Le juge des référés du tribunal de grande instance de Paris a rendu son ordonnance dans l’action lancée par plusieurs associations issues du milieu du libre contre l’accord Microsoft/Éducation nationale. Les plaignants sont tous déboutés.
Peine perdue pour le Conseil national du logiciel libre, les associations Ploss Rhône-Alpes, La Mouette et l’Aldil. Estimant l’accord de partenariat passé entre l’Éducation nationale et Microsoft illicite, elles avaient réclamé devant les juges des référés sa suspension provisoire (notre compte rendu d'audience).
Sur quel fondement ? D’abord l’article 808 du Code de procédure civile, qui permet de réclamer en urgence toutes les mesures qui ne se heurtent à aucune contestation sérieuse. Souci : l’accord a été formalisé à partir du 18 novembre 2015. Le président du tribunal a du coup eu un peu de mal à flairer une quelconque urgence.
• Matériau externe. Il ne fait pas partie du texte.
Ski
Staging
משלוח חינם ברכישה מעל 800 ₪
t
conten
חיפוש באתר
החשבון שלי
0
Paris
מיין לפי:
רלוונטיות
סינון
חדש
Pour expliquer ce retard, Me Soufron, avocat des associations, a rappelé qu’il avait d’abord tenté un recours gracieux auprès du ministère de l’Éducation nationale. Grimace du magistrat : « La convention litigieuse ne relevant pas, selon les parties, de la compétence du juge administratif, le recours gracieux exercé par les associations demanderesses n’était donc pas un préalable indispensable à la saisine du juge judiciaire ».
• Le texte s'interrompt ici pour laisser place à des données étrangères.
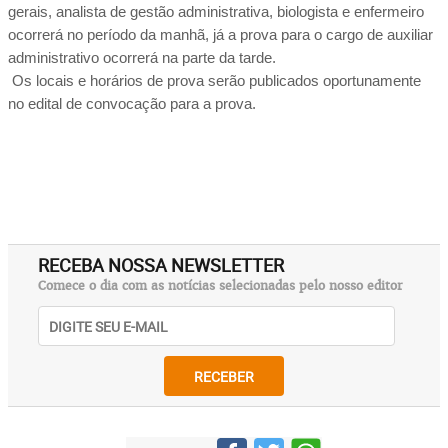
gerais, analista de gestão administrativa, biologista e enfermeiro 
ocorrerá no período da manhã, já a prova para o cargo de auxiliar 
administrativo ocorrerá na parte da tarde.  
 Os locais e horários de prova serão publicados oportunamente 
no edital de convocação para a prova.
RECEBA NOSSA NEWSLETTER
Comece o dia com as notícias selecionadas pelo nosso editor
RECEBER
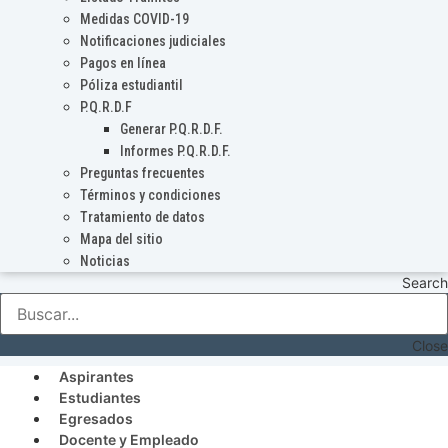
Medidas COVID-19
Notificaciones judiciales
Pagos en línea
Póliza estudiantil
P.Q.R.D.F
Generar P.Q.R.D.F.
Informes P.Q.R.D.F.
Preguntas frecuentes
Términos y condiciones
Tratamiento de datos
Mapa del sitio
Noticias
Search
Close
Aspirantes
Estudiantes
Egresados
Docente y Empleado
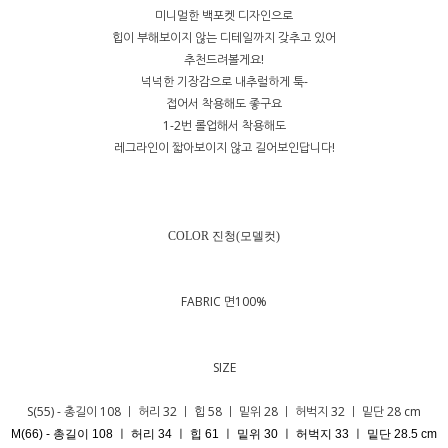
미니멀한 백포켓 디자인으로
힙이 부해보이지 않는 디테일까지 갖추고 있어
추천드려볼게요!
넉넉한 기장감으로 내추럴하게 툭-
접어서 착용해도 좋구요
1-2번 롤업해서 착용해도
레그라인이 짧아보이지 않고 길어보인답니다!
COLOR 진청
(모델컷)
FABRIC 면100%
SIZE
S(55) - 총길이 108 ㅣ 허리 32 ㅣ 힙 58 ㅣ 밑위 28 ㅣ 허벅지 32 ㅣ 밑단 28 cm
M(66) - 총길이 108 ㅣ 허리 34 ㅣ 힙 61 ㅣ 밑위 30 ㅣ 허벅지 33 ㅣ 밑단 28.5 cm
Défaut de condition d'urgence
En clair, dans une telle procédure, si urgence il y avait, les associations auraient dû agir immédiatement à sa porte, et surtout ne pas perdre un temps précieux auprès du ministère avec une procédure administrative inutile. Du coup, alors que ce recours gracieux a eu lieu le 29 janvier 2016, le juge des référés ne comprend pas pourquoi les mêmes associations « ont choisi d’attendre la fin du mois de juillet 2016 pour se décider à porter leur affaire devant la juridiction des référés ».
Les associations ont aussi prétexté n’avoir eu connaissance que tardivement de cet accord, entré en application depuis de longs mois. Mais l’argument a fait pshit : « les associations demanderesses ont eu connaissance de ladite convention dès sa formalisation puisqu’elle a été mise en ligne sur Internet ».
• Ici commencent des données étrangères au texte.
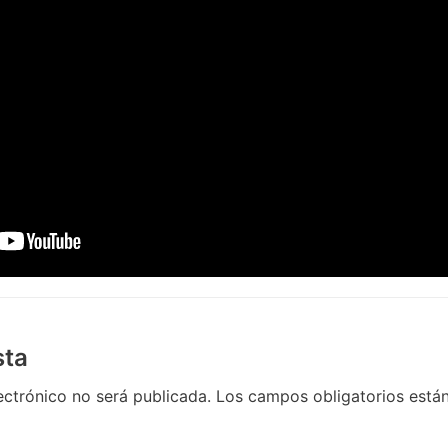
sta
ectrónico no será publicada.
Los campos obligatorios est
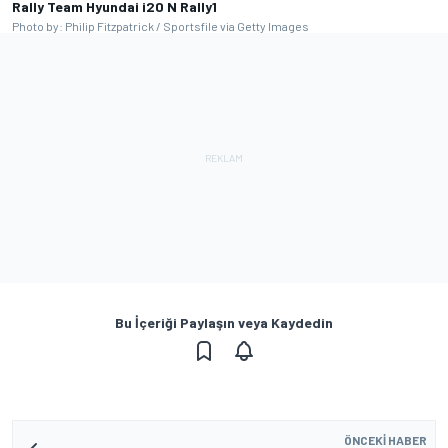
Rally Team Hyundai i20 N Rally1
Photo by: Philip Fitzpatrick / Sportsfile via Getty Images
Bu İçeriği Paylaşın veya Kaydedin
ÖNCEKI HABER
Certes, l’exécution d'un tel partenariat n’est pas exclusive d’une situation d’urgence, si du moins est démontré que les effets de cette convention ont depuis gonflé avec le temps. Me Soufron a bien fait état d’une charte de confiance sur les données personnelles qui « ne respecterait pas les dispositions de la loi Informatique et Libertés ». Une « accusation, spéculative à tout le moins, [qui] ne caractérise pas une urgence » lui a répondu l'ordonnance.
De même, il a évoqué la fermeture de la société Ryxeo, éditrice d'une suite de logiciels libres dédiés à l’éducation. Re-pshit : « le lien de causalité entre la convention litigieuse et la liquidation de ladite société n’est nullement démontré », d’autant que la société a publié un communiqué pour se plaindre de la crise économique et de l’amalgame « libre = gratuit ». Bref, la condition d’urgence n’est pas remplie au titre de l’article 808 du Code de procédure civile.
Défaut du caractère illicite de ce partenariat
Une autre disposition, le 809 alinéa 1 du même code, lui permet néanmoins de prescrire toutes les mesures conservatoires ou de remise en état nécessaires à la prévention d’un dommage imminent, ce qui suppose une illicéité. Seulement, à bien regarder, le compte n'y est pas.
Microsoft et l’Éducation nationale évoquent un contrat de partenariat. Les associations, un contrat de vente et de louage, illicite car sans prix et passé en violation du Code des marchés publics. L’ordonnance se refuse néanmoins à requalifier cet accord, sauf à malmener la volonté des parties.
Le juge constate surtout que le document ne mentionne pas de prix, n’est pas exclusif, n’impose pas d'obligations à la charge du ministère sauf à instituer des mesures dans le cadre du plan numérique à l’école et à organiser une coordination en matière de communication. Enfin, souvent évoquée, la somme de 13 millions qui pèserait sur les épaules de Microsoft n’y apparaît pas. Bref, le juge de l'évidence a du mal à constater une quelconque illicéité et donc l’existence d’un dommage illégitime qui aurait pu justifier une suspension.
Au final, les associations sont donc déboutées. Elles sont toutes condamnées aux dépens ainsi qu’à verser 2 500 euros à l’État et autant à Microsoft au titre de l’article 700 du code de procédure civile. Contacté, Jean-Baptiste Soufron n’exclut pas la possibilité d’agir au fond. Une réunion sera prochainement organisée avec les associations pour connaître les suites du feuilleton. Seul petit détail : si jugement il y a, il sera rendu après la fin de ce partenariat.